### Provided data:
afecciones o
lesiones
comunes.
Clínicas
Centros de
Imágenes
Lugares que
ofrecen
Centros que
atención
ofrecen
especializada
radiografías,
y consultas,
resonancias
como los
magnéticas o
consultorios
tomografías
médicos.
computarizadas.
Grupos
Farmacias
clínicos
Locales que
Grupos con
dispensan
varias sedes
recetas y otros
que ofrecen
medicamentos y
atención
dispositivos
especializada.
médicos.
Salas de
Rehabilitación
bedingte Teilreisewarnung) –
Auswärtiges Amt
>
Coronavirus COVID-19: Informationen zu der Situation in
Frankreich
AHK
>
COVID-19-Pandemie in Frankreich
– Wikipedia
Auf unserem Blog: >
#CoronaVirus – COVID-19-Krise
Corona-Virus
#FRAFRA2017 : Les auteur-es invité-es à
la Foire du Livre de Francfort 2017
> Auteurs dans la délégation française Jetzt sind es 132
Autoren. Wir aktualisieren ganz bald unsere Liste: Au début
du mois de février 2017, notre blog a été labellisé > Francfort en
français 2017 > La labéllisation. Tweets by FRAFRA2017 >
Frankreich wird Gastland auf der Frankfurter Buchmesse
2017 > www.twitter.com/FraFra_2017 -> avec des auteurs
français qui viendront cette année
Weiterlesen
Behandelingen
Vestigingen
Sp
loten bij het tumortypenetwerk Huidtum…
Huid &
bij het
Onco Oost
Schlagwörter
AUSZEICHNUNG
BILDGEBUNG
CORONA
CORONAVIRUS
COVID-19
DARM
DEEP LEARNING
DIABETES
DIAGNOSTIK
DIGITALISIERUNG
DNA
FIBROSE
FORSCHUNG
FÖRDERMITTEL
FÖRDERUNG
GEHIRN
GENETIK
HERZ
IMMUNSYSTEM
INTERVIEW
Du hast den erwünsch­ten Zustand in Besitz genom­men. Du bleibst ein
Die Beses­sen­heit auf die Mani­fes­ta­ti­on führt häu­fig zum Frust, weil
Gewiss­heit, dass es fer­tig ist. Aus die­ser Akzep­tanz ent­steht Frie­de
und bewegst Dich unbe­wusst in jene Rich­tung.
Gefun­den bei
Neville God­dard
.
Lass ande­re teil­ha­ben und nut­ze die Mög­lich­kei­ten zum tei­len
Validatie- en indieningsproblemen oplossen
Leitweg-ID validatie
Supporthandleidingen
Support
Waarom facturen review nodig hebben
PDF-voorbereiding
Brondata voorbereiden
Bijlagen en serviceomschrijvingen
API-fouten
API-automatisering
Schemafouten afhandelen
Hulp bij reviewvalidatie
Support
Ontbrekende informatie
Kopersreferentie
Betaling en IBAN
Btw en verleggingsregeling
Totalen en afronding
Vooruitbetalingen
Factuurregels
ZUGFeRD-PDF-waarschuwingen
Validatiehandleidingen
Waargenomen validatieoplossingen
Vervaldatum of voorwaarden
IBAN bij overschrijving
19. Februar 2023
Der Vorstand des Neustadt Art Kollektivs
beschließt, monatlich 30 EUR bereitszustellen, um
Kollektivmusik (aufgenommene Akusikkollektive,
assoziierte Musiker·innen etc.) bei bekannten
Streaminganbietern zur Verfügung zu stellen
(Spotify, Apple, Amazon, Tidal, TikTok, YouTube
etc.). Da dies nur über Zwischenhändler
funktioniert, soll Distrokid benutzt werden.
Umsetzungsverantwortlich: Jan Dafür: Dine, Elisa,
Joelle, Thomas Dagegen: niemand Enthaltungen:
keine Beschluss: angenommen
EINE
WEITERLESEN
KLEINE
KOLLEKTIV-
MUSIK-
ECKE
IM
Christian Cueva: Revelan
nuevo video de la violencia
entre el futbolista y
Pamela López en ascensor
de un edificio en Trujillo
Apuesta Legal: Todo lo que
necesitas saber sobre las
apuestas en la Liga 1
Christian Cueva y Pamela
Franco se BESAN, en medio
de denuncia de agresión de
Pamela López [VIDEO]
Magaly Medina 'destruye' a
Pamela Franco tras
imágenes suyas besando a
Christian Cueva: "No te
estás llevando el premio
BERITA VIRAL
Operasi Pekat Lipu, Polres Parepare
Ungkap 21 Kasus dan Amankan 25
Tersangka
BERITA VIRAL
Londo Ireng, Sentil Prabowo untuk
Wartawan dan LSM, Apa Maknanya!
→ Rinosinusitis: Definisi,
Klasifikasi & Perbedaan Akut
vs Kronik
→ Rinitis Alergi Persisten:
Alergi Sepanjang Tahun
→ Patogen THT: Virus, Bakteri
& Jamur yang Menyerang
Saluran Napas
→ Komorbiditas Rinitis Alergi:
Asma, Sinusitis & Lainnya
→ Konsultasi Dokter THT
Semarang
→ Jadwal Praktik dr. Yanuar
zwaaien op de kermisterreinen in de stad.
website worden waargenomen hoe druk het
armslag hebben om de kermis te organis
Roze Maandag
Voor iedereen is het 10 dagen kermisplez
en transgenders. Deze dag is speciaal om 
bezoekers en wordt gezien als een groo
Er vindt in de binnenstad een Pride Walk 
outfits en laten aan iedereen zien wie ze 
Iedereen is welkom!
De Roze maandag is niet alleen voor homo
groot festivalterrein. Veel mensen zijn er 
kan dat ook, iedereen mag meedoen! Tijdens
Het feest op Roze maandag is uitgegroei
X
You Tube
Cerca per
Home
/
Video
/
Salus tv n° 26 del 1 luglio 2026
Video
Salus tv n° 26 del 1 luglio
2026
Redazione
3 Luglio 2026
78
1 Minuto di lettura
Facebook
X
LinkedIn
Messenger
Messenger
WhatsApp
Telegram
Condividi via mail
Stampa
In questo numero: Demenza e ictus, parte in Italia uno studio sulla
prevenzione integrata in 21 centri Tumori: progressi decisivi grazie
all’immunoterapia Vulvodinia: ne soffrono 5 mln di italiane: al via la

### The task:
Without altering a single character, write out every record above.

### Solution for this problem:
afecciones o
lesiones
comunes.
Clínicas
Centros de
Imágenes
Lugares que
ofrecen
Centros que
atención
ofrecen
especializada
radiografías,
y consultas,
resonancias
como los
magnéticas o
consultorios
tomografías
médicos.
computarizadas.
Grupos
Farmacias
clínicos
Locales que
Grupos con
dispensan
varias sedes
recetas y otros
que ofrecen
medicamentos y
atención
dispositivos
especializada.
médicos.
Salas de
Rehabilitación
bedingte Teilreisewarnung) –
Auswärtiges Amt
>
Coronavirus COVID-19: Informationen zu der Situation in
Frankreich
AHK
>
COVID-19-Pandemie in Frankreich
– Wikipedia
Auf unserem Blog: >
#CoronaVirus – COVID-19-Krise
Corona-Virus
#FRAFRA2017 : Les auteur-es invité-es à
la Foire du Livre de Francfort 2017
> Auteurs dans la délégation française Jetzt sind es 132
Autoren. Wir aktualisieren ganz bald unsere Liste: Au début
du mois de février 2017, notre blog a été labellisé > Francfort en
français 2017 > La labéllisation. Tweets by FRAFRA2017 >
Frankreich wird Gastland auf der Frankfurter Buchmesse
2017 > www.twitter.com/FraFra_2017 -> avec des auteurs
français qui viendront cette année
Weiterlesen
Behandelingen
Vestigingen
Sp
loten bij het tumortypenetwerk Huidtum…
Huid &
bij het
Onco Oost
Schlagwörter
AUSZEICHNUNG
BILDGEBUNG
CORONA
CORONAVIRUS
COVID-19
DARM
DEEP LEARNING
DIABETES
DIAGNOSTIK
DIGITALISIERUNG
DNA
FIBROSE
FORSCHUNG
FÖRDERMITTEL
FÖRDERUNG
GEHIRN
GENETIK
HERZ
IMMUNSYSTEM
INTERVIEW
Du hast den erwünsch­ten Zustand in Besitz genom­men. Du bleibst ein
Die Beses­sen­heit auf die Mani­fes­ta­ti­on führt häu­fig zum Frust, weil
Gewiss­heit, dass es fer­tig ist. Aus die­ser Akzep­tanz ent­steht Frie­de
und bewegst Dich unbe­wusst in jene Rich­tung.
Gefun­den bei
Neville God­dard
.
Lass ande­re teil­ha­ben und nut­ze die Mög­lich­kei­ten zum tei­len
Validatie- en indieningsproblemen oplossen
Leitweg-ID validatie
Supporthandleidingen
Support
Waarom facturen review nodig hebben
PDF-voorbereiding
Brondata voorbereiden
Bijlagen en serviceomschrijvingen
API-fouten
API-automatisering
Schemafouten afhandelen
Hulp bij reviewvalidatie
Support
Ontbrekende informatie
Kopersreferentie
Betaling en IBAN
Btw en verleggingsregeling
Totalen en afronding
Vooruitbetalingen
Factuurregels
ZUGFeRD-PDF-waarschuwingen
Validatiehandleidingen
Waargenomen validatieoplossingen
Vervaldatum of voorwaarden
IBAN bij overschrijving
19. Februar 2023
Der Vorstand des Neustadt Art Kollektivs
beschließt, monatlich 30 EUR bereitszustellen, um
Kollektivmusik (aufgenommene Akusikkollektive,
assoziierte Musiker·innen etc.) bei bekannten
Streaminganbietern zur Verfügung zu stellen
(Spotify, Apple, Amazon, Tidal, TikTok, YouTube
etc.). Da dies nur über Zwischenhändler
funktioniert, soll Distrokid benutzt werden.
Umsetzungsverantwortlich: Jan Dafür: Dine, Elisa,
Joelle, Thomas Dagegen: niemand Enthaltungen:
keine Beschluss: angenommen
EINE
WEITERLESEN
KLEINE
KOLLEKTIV-
MUSIK-
ECKE
IM
Christian Cueva: Revelan
nuevo video de la violencia
entre el futbolista y
Pamela López en ascensor
de un edificio en Trujillo
Apuesta Legal: Todo lo que
necesitas saber sobre las
apuestas en la Liga 1
Christian Cueva y Pamela
Franco se BESAN, en medio
de denuncia de agresión de
Pamela López [VIDEO]
Magaly Medina 'destruye' a
Pamela Franco tras
imágenes suyas besando a
Christian Cueva: "No te
estás llevando el premio
BERITA VIRAL
Operasi Pekat Lipu, Polres Parepare
Ungkap 21 Kasus dan Amankan 25
Tersangka
BERITA VIRAL
Londo Ireng, Sentil Prabowo untuk
Wartawan dan LSM, Apa Maknanya!
→ Rinosinusitis: Definisi,
Klasifikasi & Perbedaan Akut
vs Kronik
→ Rinitis Alergi Persisten:
Alergi Sepanjang Tahun
→ Patogen THT: Virus, Bakteri
& Jamur yang Menyerang
Saluran Napas
→ Komorbiditas Rinitis Alergi:
Asma, Sinusitis & Lainnya
→ Konsultasi Dokter THT
Semarang
→ Jadwal Praktik dr. Yanuar
zwaaien op de kermisterreinen in de stad.
website worden waargenomen hoe druk het
armslag hebben om de kermis te organis
Roze Maandag
Voor iedereen is het 10 dagen kermisplez
en transgenders. Deze dag is speciaal om 
bezoekers en wordt gezien als een groo
Er vindt in de binnenstad een Pride Walk 
outfits en laten aan iedereen zien wie ze 
Iedereen is welkom!
De Roze maandag is niet alleen voor homo
groot festivalterrein. Veel mensen zijn er 
kan dat ook, iedereen mag meedoen! Tijdens
Het feest op Roze maandag is uitgegroei
X
You Tube
Cerca per
Home
/
Video
/
Salus tv n° 26 del 1 luglio 2026
Video
Salus tv n° 26 del 1 luglio
2026
Redazione
3 Luglio 2026
78
1 Minuto di lettura
Facebook
X
LinkedIn
Messenger
Messenger
WhatsApp
Telegram
Condividi via mail
Stampa
In questo numero: Demenza e ictus, parte in Italia uno studio sulla
prevenzione integrata in 21 centri Tumori: progressi decisivi grazie
all’immunoterapia Vulvodinia: ne soffrono 5 mln di italiane: al via la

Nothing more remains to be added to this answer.